高谷:そうですね。でも、僕も出来るだけ時間を合わせようとしています。行けば何かしら得るものがあるし、多くのことを学んでいきたいですから。音作りで悩んでいる時もありましたが、田辺さんのおかげですっきりした問題もあります。譲って頂いたベースも、ご本人の思い入れのあるベースで、それを譲ってやろうって思ってもらえたのもすごく嬉しいですね。

●:そうですよね。ベースが欲しいならあげるよっていう簡単な話しではないですからね。

高谷:はい。田辺さんも僕と同じくらいの年齢で上京してきて、その時はこのベース1本だけ持ってきたそうです。駆け出しの頃の思いが数えきれないくらい詰まっているこのベースを譲ってもらえて、本当に嬉しいですよ。

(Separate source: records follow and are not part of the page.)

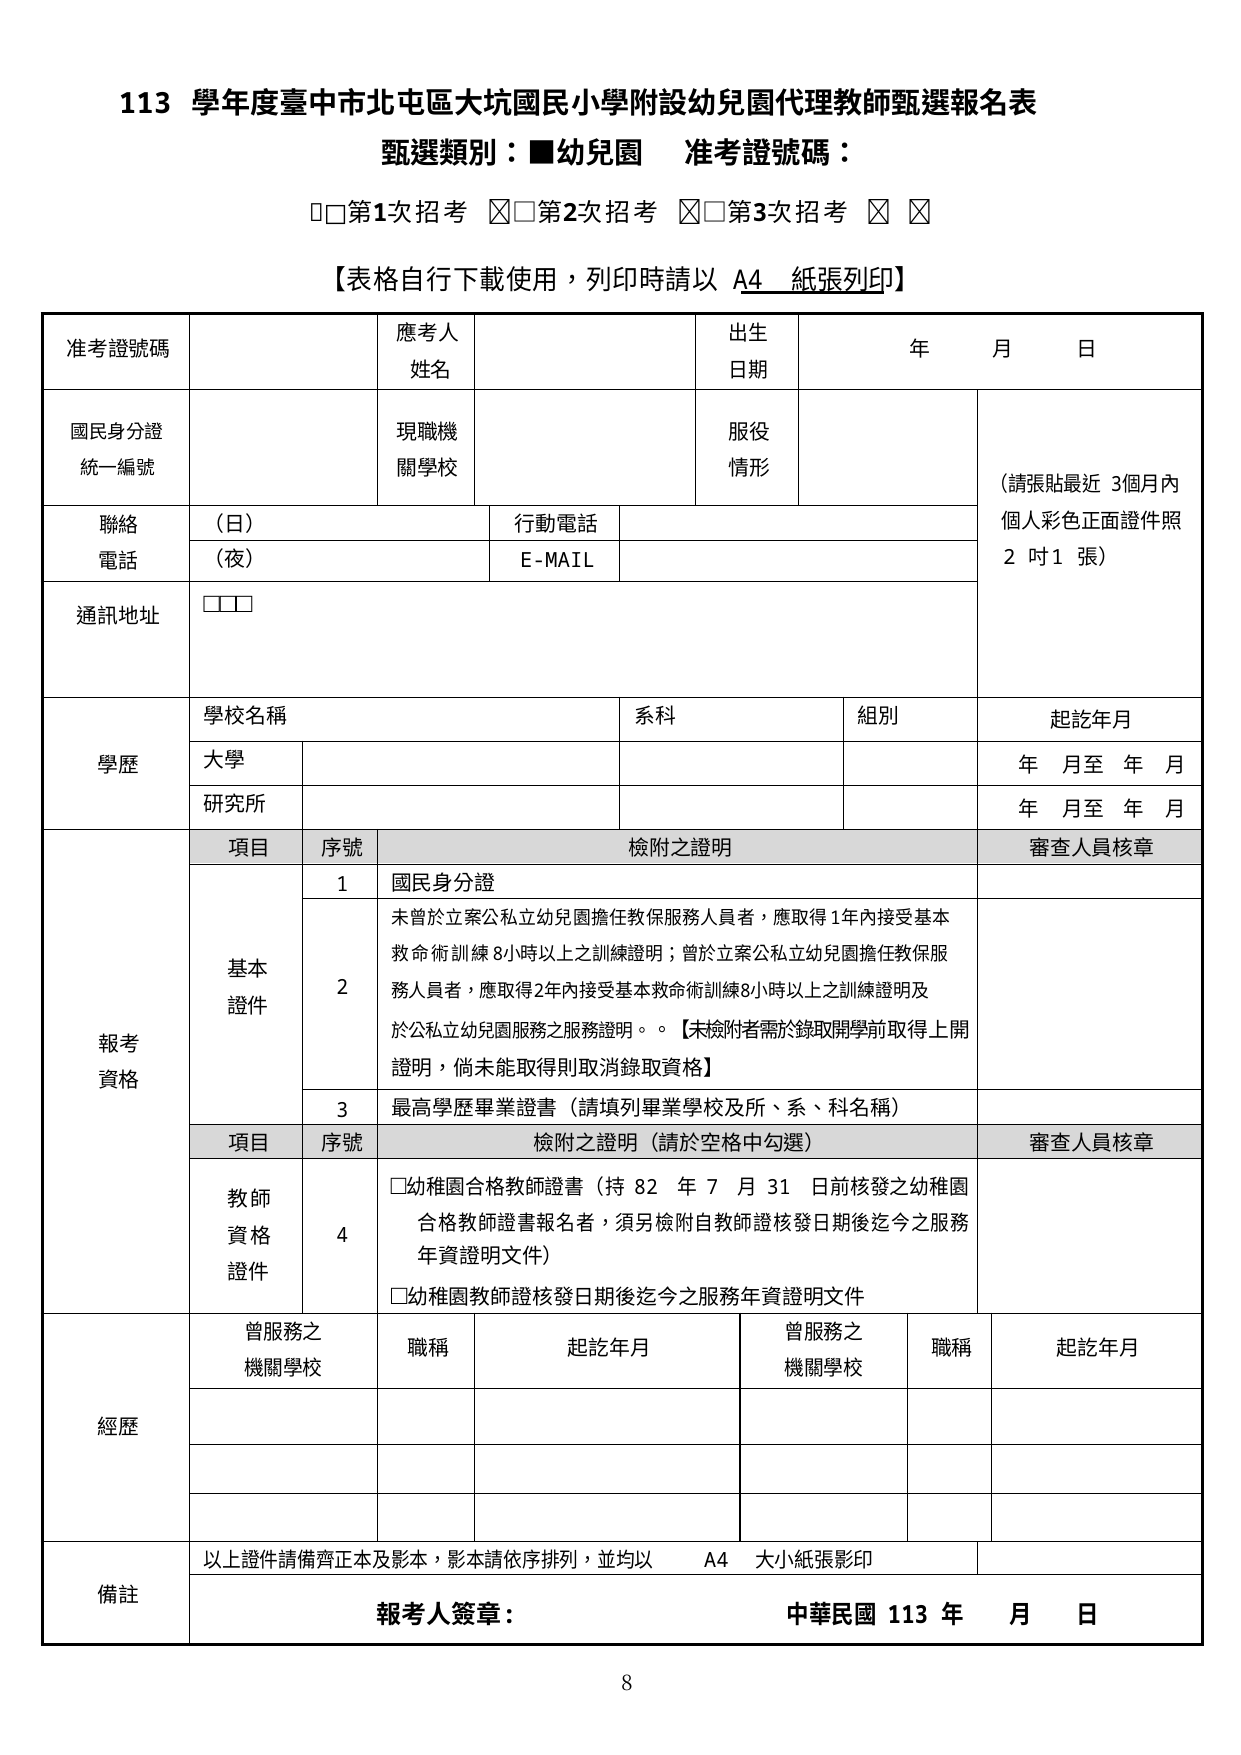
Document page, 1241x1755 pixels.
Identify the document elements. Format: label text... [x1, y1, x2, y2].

table_cell 大學 [190, 742, 302, 784]
table_cell 學校名稱 [190, 698, 619, 741]
table_cell [620, 786, 843, 829]
table_cell 審查人員核章 [978, 830, 1201, 863]
table_cell 服役情形 [696, 390, 798, 505]
table_cell 經歷 [44, 1314, 189, 1541]
table_cell 年 [1113, 786, 1153, 829]
table_cell [620, 506, 977, 540]
table_cell 2 [303, 899, 377, 1089]
text 【表格自行下載使用，列印時請以 A4 紙張列印】 [158, 258, 1083, 298]
table_cell 起訖年月 [978, 698, 1201, 741]
table_cell [978, 899, 1201, 1089]
table_cell 備註 [44, 1542, 189, 1643]
table_cell [475, 1445, 739, 1492]
table_cell 職稱 [378, 1314, 474, 1388]
table_cell [992, 1494, 1201, 1541]
table_cell [475, 1494, 739, 1541]
table_cell 以上證件請備齊正本及影本，影本請依序排列，並均以 [190, 1542, 696, 1573]
table_cell [978, 865, 1201, 898]
table_cell 報考人簽章: 中華民國 113 年 月 日 [190, 1575, 1201, 1643]
table_cell [799, 390, 977, 505]
table_cell [303, 742, 619, 784]
text □第1次招考 □第2次招考 □第3次招考   [158, 193, 1083, 229]
table_cell [620, 742, 843, 784]
table_cell 項目 [190, 1125, 302, 1158]
table_header 准考證號碼 [44, 315, 189, 389]
table_cell [190, 1445, 377, 1492]
table_cell [475, 390, 695, 505]
table_cell [908, 1389, 991, 1444]
table_cell 4 [303, 1159, 377, 1312]
table_header 出生日期 [696, 315, 798, 389]
table_cell [978, 1159, 1201, 1312]
table_cell 組別 [844, 698, 977, 741]
table_cell [992, 1389, 1201, 1444]
table_cell [844, 742, 977, 784]
table_cell 曾服務之機關學校 [741, 1314, 907, 1388]
table_cell [378, 1494, 474, 1541]
table_cell 檢附之證明 [378, 830, 977, 863]
table_cell [741, 1445, 907, 1492]
table_cell [978, 1542, 1201, 1573]
table_cell □幼稚園合格教師證書（持 82 年 7 月 31 日前核發之幼稚園合格教師證書報名者，須另檢附自教師證核發日期後迄今之服務 年資證明文件） □幼稚園教師證核發日期後迄今之服務年資證明文件 [378, 1159, 977, 1312]
table_cell [190, 1389, 377, 1444]
table_header 應考人姓名 [378, 315, 474, 389]
table_cell 年 [978, 786, 1056, 829]
table_cell 學歷 [44, 698, 189, 829]
table_cell [190, 390, 377, 505]
table_cell 國民身分證統一編號 [44, 390, 189, 505]
table_cell 基本證件 [190, 865, 302, 1123]
table_cell （請張貼最近 3個月內 個人彩色正面證件照 2 吋1 張） [978, 390, 1201, 697]
table_cell 年 [978, 742, 1056, 784]
table_cell [908, 1445, 991, 1492]
table_cell 現職機關學校 [378, 390, 474, 505]
table_cell A4 [696, 1542, 740, 1573]
table_cell 年 [1113, 742, 1153, 784]
table_cell 3 [303, 1090, 377, 1123]
table_cell 聯絡電話 [44, 506, 189, 581]
table_header 年 月 日 [799, 315, 1201, 389]
text 甄選類別：■幼兒園 准考證號碼： [118, 129, 1072, 172]
table_cell 教師資格證件 [190, 1159, 302, 1312]
table_cell 系科 [620, 698, 843, 741]
table_cell [908, 1494, 991, 1541]
table_cell 序號 [303, 830, 377, 863]
table_cell [992, 1445, 1201, 1492]
table_cell [889, 1542, 977, 1573]
table_cell □□□ [190, 582, 977, 697]
table_header [190, 315, 377, 389]
table_cell [378, 1389, 474, 1444]
table_cell [741, 1494, 907, 1541]
table_cell [844, 786, 977, 829]
table_cell 序號 [303, 1125, 377, 1158]
table_cell 項目 [190, 830, 302, 863]
table_cell [741, 1389, 907, 1444]
table_cell E-MAIL [490, 541, 619, 581]
table_cell 最高學歷畢業證書（請填列畢業學校及所、系、科名稱） [378, 1090, 977, 1123]
table_cell [475, 1389, 739, 1444]
table_cell [190, 1494, 377, 1541]
table_cell 未曾於立案公私立幼兒園擔任教保服務人員者，應取得1年內接受基本救命術訓練8小時以上之訓練證明；曾於立案公私立幼兒園擔任教保服務人員者，應取得2年內接受基本救命術訓練8小時以上之訓練證明及 於公私立幼兒園服務之服務證明。。【未檢附者需於錄取開學前取得上開證明，倘未能取得則取消錄取資格】 [378, 899, 977, 1089]
table_cell 報考資格 [44, 830, 189, 1312]
table_cell 大小紙張影印 [740, 1542, 889, 1573]
table_cell （夜） [190, 541, 489, 581]
table_cell 起訖年月 [475, 1314, 739, 1388]
table_cell [378, 1445, 474, 1492]
table_cell 研究所 [190, 786, 302, 829]
table_cell 起訖年月 [992, 1314, 1201, 1388]
table_cell [620, 541, 977, 581]
text 113 學年度臺中市北屯區大坑國民小學附設幼兒園代理教師甄選報名表 [118, 79, 1072, 122]
table_cell [303, 786, 619, 829]
table_cell 1 [303, 865, 377, 898]
table_cell 國民身分證 [378, 865, 977, 898]
table_cell 行動電話 [490, 506, 619, 540]
table_cell 月至 [1056, 786, 1113, 829]
table_cell 月 [1154, 786, 1201, 829]
table_cell 通訊地址 [44, 582, 189, 697]
table_cell 檢附之證明（請於空格中勾選） [378, 1125, 977, 1158]
table_cell 審查人員核章 [978, 1125, 1201, 1158]
table_cell 月 [1154, 742, 1201, 784]
table_header [475, 315, 695, 389]
table_cell 職稱 [908, 1314, 991, 1388]
table_cell （日） [190, 506, 489, 540]
table_cell [978, 1090, 1201, 1123]
table_cell 月至 [1056, 742, 1113, 784]
table_cell 曾服務之機關學校 [190, 1314, 377, 1388]
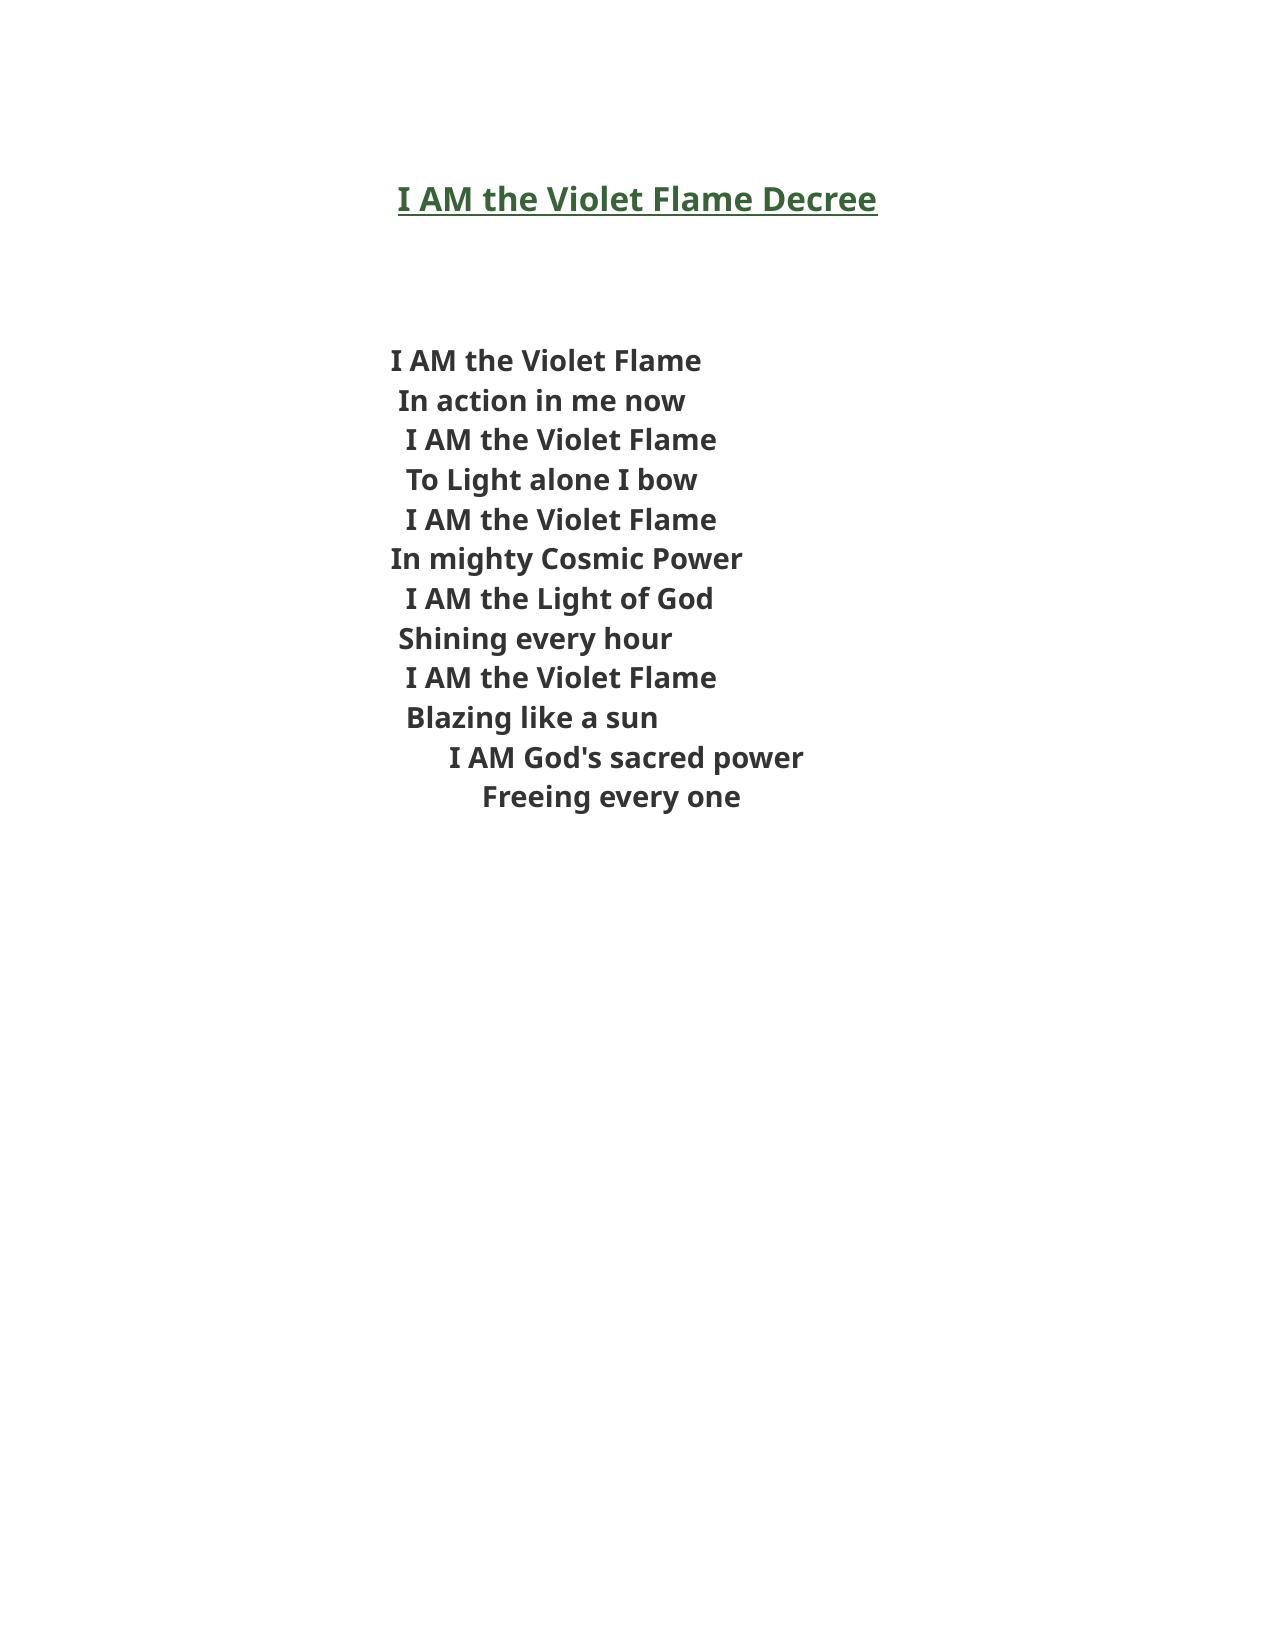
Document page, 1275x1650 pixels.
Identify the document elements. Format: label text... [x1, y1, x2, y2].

text I AM the Violet Flame Decree [118, 176, 1157, 221]
text Freeing every one [118, 777, 1105, 816]
text Shining every hour [118, 618, 1105, 658]
text In mighty Cosmic Power [118, 538, 1105, 578]
text I AM the Violet Flame [118, 340, 1105, 380]
text I AM the Light of God [118, 578, 1105, 618]
text I AM the Violet Flame [118, 419, 1105, 459]
text To Light alone I bow [118, 459, 1105, 499]
text In action in me now [118, 380, 1105, 419]
text I AM God's sacred power [118, 737, 1105, 777]
text I AM the Violet Flame [118, 499, 1105, 538]
text Blazing like a sun [118, 697, 1105, 737]
text I AM the Violet Flame [118, 658, 1105, 697]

●:では最後に、自分が描く今後の想像図をお聞きしたいのですが?

高谷:理想はバンドをやっていきたいですね。この歳でスタジオ・ミュージシャンになれるとは思えないし。そう思うのはこれまで本当にすごい人達を近くで見ているから。とてもじゃないけど、現在の状況でスタジオにいけるとは思えないし。スタジオ・ミュージシャンががダメだからバンドでということは決してなくて。みんなでアイディアを出し合って作り上げていくっていうのをやりたいです。最近のバンド事情って制約は厳しくないですし。例えば、個々でソロ活動もしていたいとかあるじゃないですか。やっぱり理想はバンドで、それでそのバンドの中で出しているスタイルを評価してもらったりとか。バンド・メンバーのプレイヤーとサポート・メンバーとしてのプレイだったら、僕はバンド・メンバーとして演奏している人の出す音が好きなんですね。だから、スタジオの中にいる時でも、主張できるポジションにいたいと思うし。そうやって考えると、バンドとしてやりたいことをやっていけたらなと。僕がバンドで有名になった時、知り合いや友達の自慢になれるだけでも嬉しいし、それがその人の自慢にもなるかもしれないし。今まで知り合ってきた人や応援してくれた人達へ、自分が成長することで音楽を通じて恩を返したり、人の財産になれたらなと思います。

●:ありがとうございます。

高谷:ありがとうございました。